La bataille des Commons

Préférer le bazar à la cathédrale. Tous ne sont pas d’accord. A commencer par les acteurs économiques en place qui s’accrochent au système de distribution/rétribution qui les a fait rois. Renforcement des moyens et durées de protection sur les œuvres, extension du copyright à de nouveaux territoires… l’arsenal des protections se renforce au moment où les technologies de l’Information devraient ouvrir la voie de l’accès au plus grand nombre de biens relevant du domaine public.
D’autres vont plus loin. En 1980, l’arrêt Chakrabarty de la Cours suprême des Etats-Unis a permis pour la première fois de breveter un organisme vivant. Depuis, c’est l’escalade. Renouveler ses semences agricoles à partir de la production écoulée ? Du vol selon la firme Mosanto. Dans les domaines de la Santé comme de la biologie génétique, les nouvelles "enclosures" sont en place.
Breveter donc. Jusqu’aux éléments – théorèmes physiques, codes génétiques - qui constituent notre patrimoine commun. Quitte à interdire à terme toute possibilité d’innovation et de création, les juristes remplaçant les chercheurs au sein des entreprises.

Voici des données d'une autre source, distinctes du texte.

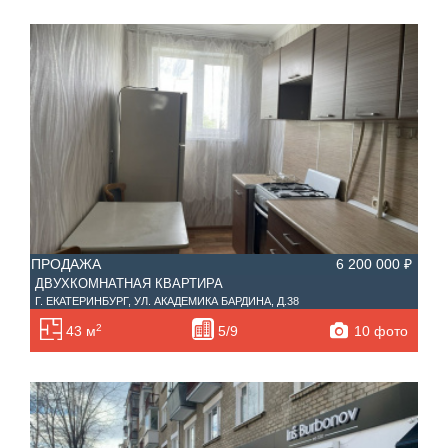
ПРОДАЖА
6 200 000 ₽
ДВУХКОМНАТНАЯ КВАРТИРА
Г. ЕКАТЕРИНБУРГ, УЛ. АКАДЕМИКА БАРДИНА, Д.38
2
10 фото
43 м
5/9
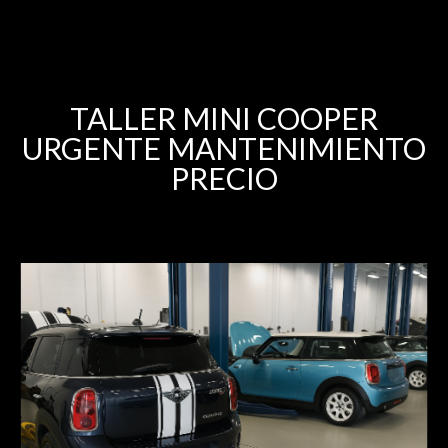
TALLER MINI COOPER
URGENTE MANTENIMIENTO
PRECIO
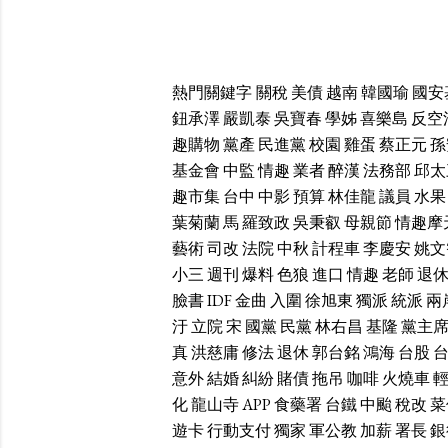
熱門關鍵字
關稅
美債
越南
韓國瑜
國安
鈕承澤
嚴凱泰
吳寶春
學姊
喜樂島
反空
趣購物
黨產
民進黨
校園
雞蛋
蔡正元
孫
基金會
中監
情趣
業者
醉漢
法務部
邱太
趣市集
台中
中影
預算
林佳龍
議員
水果
葉菊蘭
馬
羅致政
吳秉叡
母親節
情趣摩
藝術
司改
法院
中秋
計程車
李慶安
姚文
小三
週刊
爆料
色狼
進口
情趣
老師
退
臉書
IDF
金曲
入圍
徐旭東
獨派
統派
兩
汙
立院
宋
國黨
民黨
林右昌
基隆
黨主
真
洪慈庸
修法
退休
郭台銘
鴻海
台股
意外
結婚
糾紛
賭債
拖吊
咖啡
火燒車
化
龍山寺
APP
食藥署
台鐵
中颱
稅改
菜
遊卡
行動支付
獨家
軍公教
加薪
署長
銀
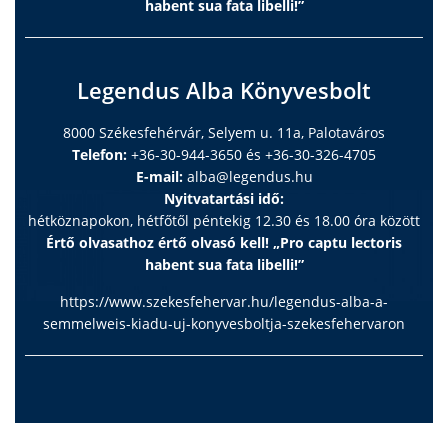
habent sua fata libelli!”
Legendus Alba Könyvesbolt
8000 Székesfehérvár, Selyem u. 11a, Palotaváros
Telefon:
+36-30-944-3650 és +36-30-326-4705
E-mail:
alba@legendus.hu
Nyitvatartási idő:
hétköznapokon, hétfőtől péntekig 12.30 és 18.00 óra között
Értő olvasathoz értő olvasó kell! „Pro captu lectoris
habent sua fata libelli!”
https://www.szekesfehervar.hu/legendus-alba-a-
semmelweis-kiadu-uj-konyvesboltja-szekesfehervaron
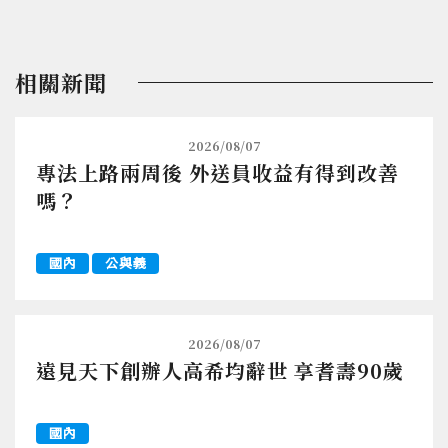
相關新聞
2026/08/07
專法上路兩周後 外送員收益有得到改善
嗎？
國內
公與義
2026/08/07
遠見天下創辦人高希均辭世 享耆壽90歲
國內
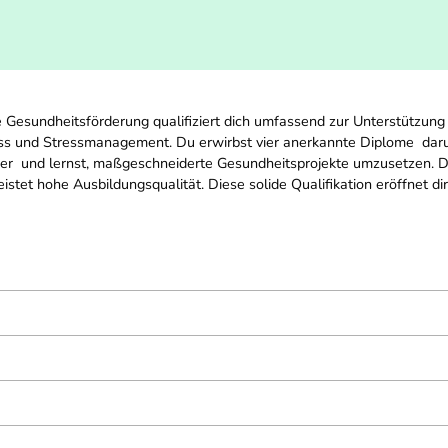
e Gesundheitsförderung qualifiziert dich umfassend zur Unterstützun
ss und Stressmanagement. Du erwirbst vier anerkannte Diplome  darun
ner  und lernst, maßgeschneiderte Gesundheitsprojekte umzusetzen. 
tet hohe Ausbildungsqualität. Diese solide Qualifikation eröffnet dir 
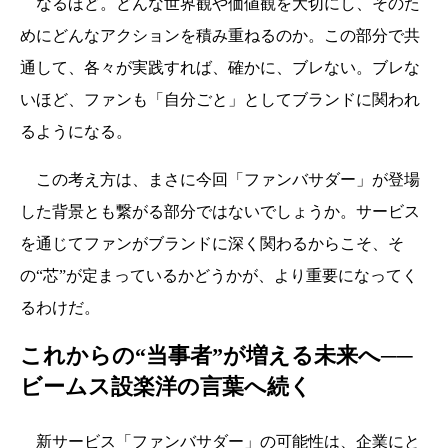
なるほど。どんな世界観や価値観を大切にし、そのた
めにどんなアクションを積み重ねるのか。この部分で共
通して、各々が実践すれば、確かに、ブレない。ブレな
いほど、ファンも「自分ごと」としてブランドに関われ
るようになる。
この考え方は、まさに今回「ファンバサダー」が登場
した背景とも繋がる部分ではないでしょうか。サービス
を通じてファンがブランドに深く関わるからこそ、そ
の“芯”が定まっているかどうかが、より重要になってく
るわけだ。
これからの“当事者”が増える未来へ──
ビームス設楽洋の言葉へ続く
新サービス「ファンバサダー」の可能性は、企業にと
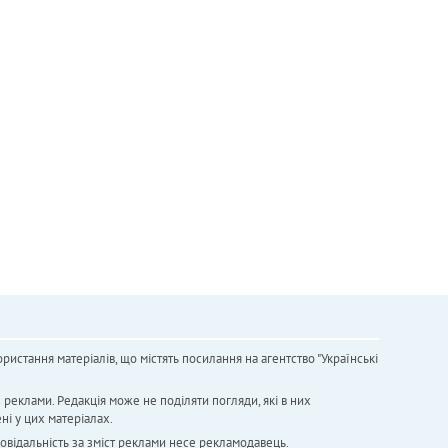
ристання матеріалів, що містять посилання на агентство "Українськi
х реклами. Редакція може не поділяти погляди, які в них
ні у цих матеріалах.
повідальність за зміст реклами несе рекламодавець.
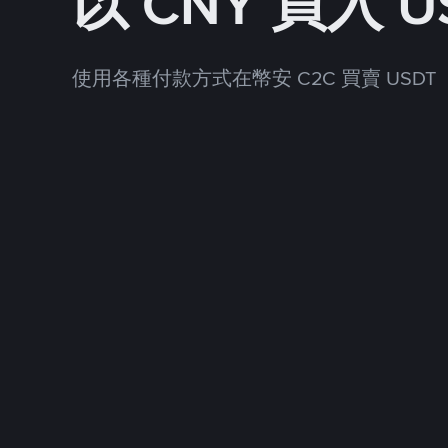
以 CNY 買入 U
使用各種付款方式在幣安 C2C 買賣 USDT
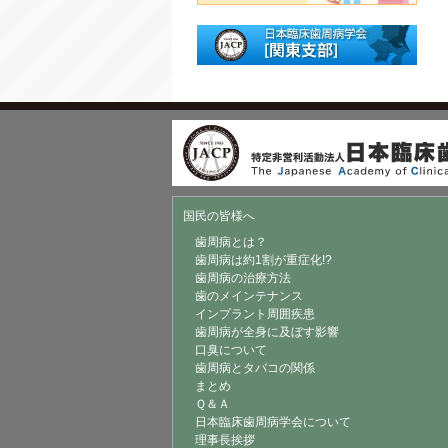
国民の皆様へ
歯周病とは？
歯周病は約1割が重症化!?
歯周病の治療方法
歯のメインテナンス
インプラント周囲疾患
歯周病が全身に及ぼす影響
口臭について
歯周病とタバコの関係
まとめ
Ｑ＆Ａ
日本臨床歯周病学会について
理事長挨拶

S’il n’est pas question de remettre en cause le droit fondamental d’un créateur/auteur à voir son œuvre protégée et à obtenir rétribution pour sa diffusion, il devient jour après jour plus évident qu’un "changement de fond dans la façon de discuter des droits associés aux informations, aux contenus (…), aux logiciels et aux autres entités intellectuelles" est nécessaire. Ce débat pose des questions autrement plus complexes que le niveau juridique dans lequel on le cantonne trop facilement. La mutation en cours est d’ordre anthropologique et profondément culturelle, elle nécessite ainsi un débat de fond.
Continuer à pouvoir préférer Linux à Microsoft, renforcer l’accès aux médicaments génériques, favoriser l’émulation et le débat scientifique, fouiner sur le Net pour dénicher de nouvelles formes littéraires, musicales, audiovisuelles, artistiques ; toute cette richesse nous appartenant collectivement ne peut être détenue par quelques uns.
Il convient à présent de déplacer le débat, d’une logique binaire qui opposerait les marchands aux pirates, mais de comprendre que ce sont les questions des biens commun, du bien public, en tant que telles, qui se reposent aujourd’hui au centre de ces espaces de crise et de négociation. Car derrière les cultures de la gratuité, derrière les dialectiques de la coopération se lisent des désirs et des projets de régulations/dérégulations et de contrats sociaux autres, adaptés à la fois à l’émergence de réseaux mondialisés et de nouvelles formes de proximité.